The characteristic x-rays are labeled as K, L, M or N to denote the shells they originated from. Another designation alpha (a), beta (b) or gamma (g) is made to mark the x-rays that originated from the transitions of electrons from higher shells. Hence, a Ka x-ray is produced from a transition of an electron from the L to the K shell, and a Kb x-ray is produced from a transition of an electron from the M to a K shell, etc. Since within the shells there are multiple orbits of higher and lower binding energy electrons, a further designation is made as a1, a2 or b1, b2, etc. to denote transitions of electrons from these orbits into the same lower shell.

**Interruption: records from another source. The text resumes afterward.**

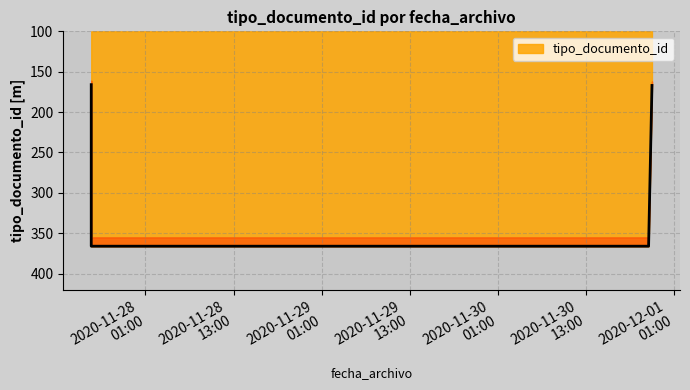

Approximately how many times larger is the value at 2020-11-27 17:36:51 compared to 2020-11-30 21:59:37?

1.0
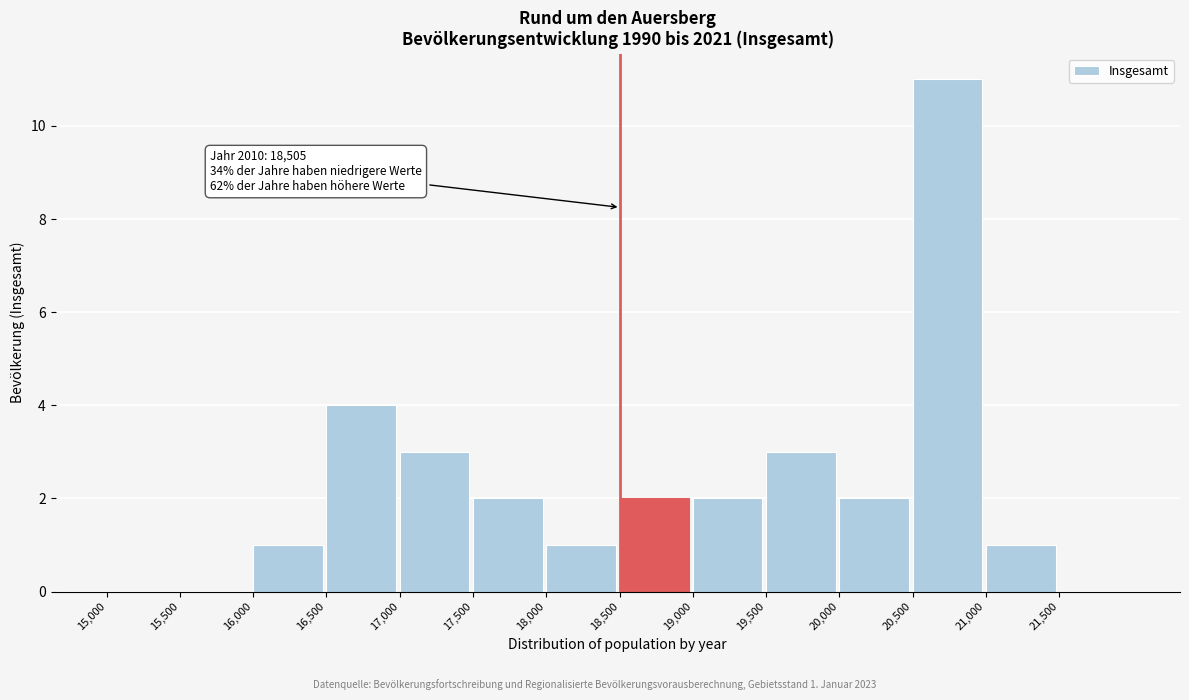

Over which range of the x-axis is the bar tallest?

20500 to 21000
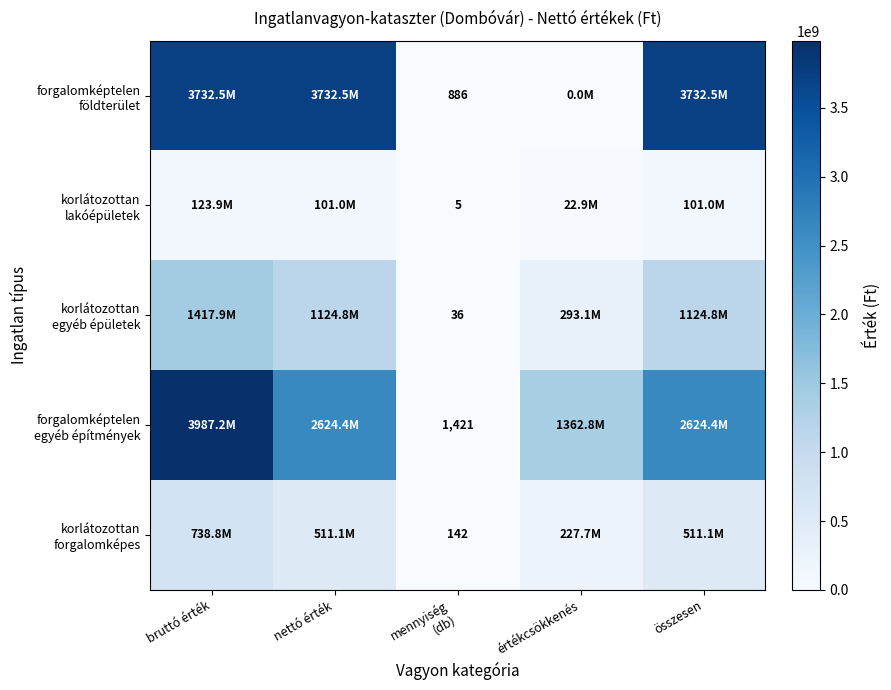

At how many categories does at least one series exceed 797847771?

4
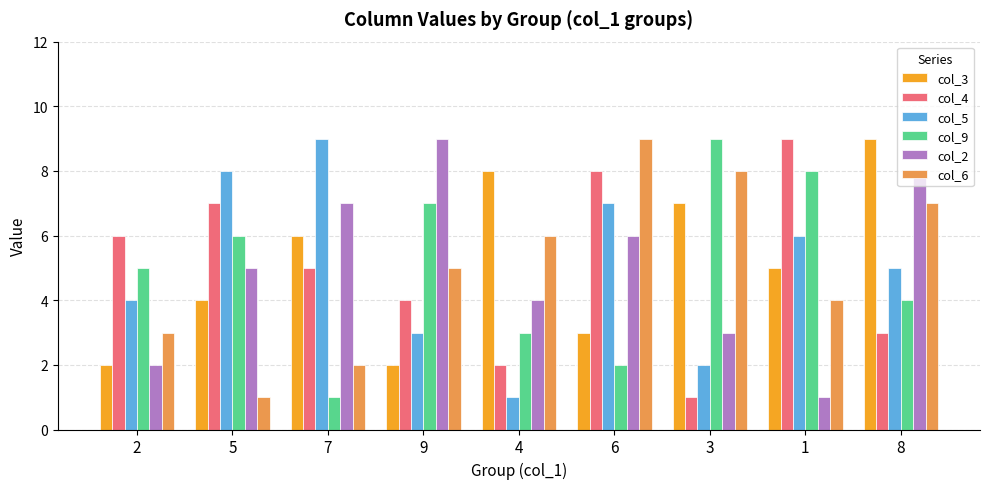

Reading right to left, list all the values displayed in this chart.

col_3: 8=9	1=5	3=7	6=3	4=8	9=2	7=6	5=4	2=2
col_4: 8=3	1=9	3=1	6=8	4=2	9=4	7=5	5=7	2=6
col_5: 8=5	1=6	3=2	6=7	4=1	9=3	7=9	5=8	2=4
col_9: 8=4	1=8	3=9	6=2	4=3	9=7	7=1	5=6	2=5
col_2: 8=8	1=1	3=3	6=6	4=4	9=9	7=7	5=5	2=2
col_6: 8=7	1=4	3=8	6=9	4=6	9=5	7=2	5=1	2=3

The XRF method is widely used to measure the elemental composition of materials. Since this method is fast and non-destructive to the sample, it is the method of choice for field applications and industrial production for control of materials. Depending on the application, XRF can be produced by using not only x-rays but also other primary excitation sources like alpha particles, protons or high energy electron beams.

Sometimes, as the atom returns to its stable condition, instead of emitting a characteristic x-ray it transfers the excitation energy directly to one of the outer electrons, causing it to be ejected from the atom. The ejected electron is called an “Auger” electron. This process is a competing process to XRF. Auger electrons are more probable in the low Z elements than in the high Z elements.

1.2                                               OBJECTIVE OF THE STUDY

X-ray fluorescence is the emission of characteristic “secondary” (or fluorescent) X-rays from a material that has been excited by bombarding with high-energy X-rays. The aim of this study was to evaluate the effect of the modulation of the radiation spectrum with the use of X-ray on copper and zinc.

1.3                                           SIGNIFICANCE OF THE STUDY

X-Ray fluorescence is particularly well-suited for investigations that involve:

• bulk chemical analyses of major elements (Si, Ti, Al, Fe, Mn, Mg, Ca, Na, K, P) in rock and sediment
• bulk chemical analyses of trace elements (>1 ppm; Ba, Ce, Co, Cr, Cu, Ga, La, Nb, Ni, Rb, Sc, Sr, Rh, U, V, Y, Zr, Zn) in rock and sediment

1.4                                            LIMITATIONS OF THE STUDY

In theory the XRF has the ability to detect X-ray emission from virtually all elements, depending on the wavelength and intensity of incident x-rays. However

• In practice, most commercially available instruments are very limited in their ability to precisely and accurately measure the abundances of elements with Z<11 in most natural earth materials.
• XRF analyses cannot distinguish variations among isotopes of an element, so these analyses are routinely done with other instruments.
• XRF analyses cannot distinguish ions of the same element in different valence states, so these analyses of rocks and minerals are done with techniques such as wet chemical analysis or Mossbauer spectroscopy.

1.5                                                   SCOPE OF THE STUDY

When materials are exposed to short-wavelength X-rays or to gamma rays, ionization of their component atoms may take place. Ionization consists of the ejection of one or more electrons from the atom, and may occur if the atom is exposed to radiation with an energy greater than its ionization potential. X-rays and gamma rays can be energetic enough to expel tightly held electrons from the inner orbitals of the atom. The removal of an electron in this way makes the electronic structure of the atom unstable, and electrons in higher orbitals “fall” into the lower orbital to fill the hole left behind. In falling, energy is released in the form of a photon, the energy of which is equal to the energy difference of the two orbitals involved. Thus, the material emits radiation, which has energy characteristic of the atoms present. The term fluorescence is applied to phenomena in which the absorption of radiation of a specific energy results in the re-emission of radiation of a different energy.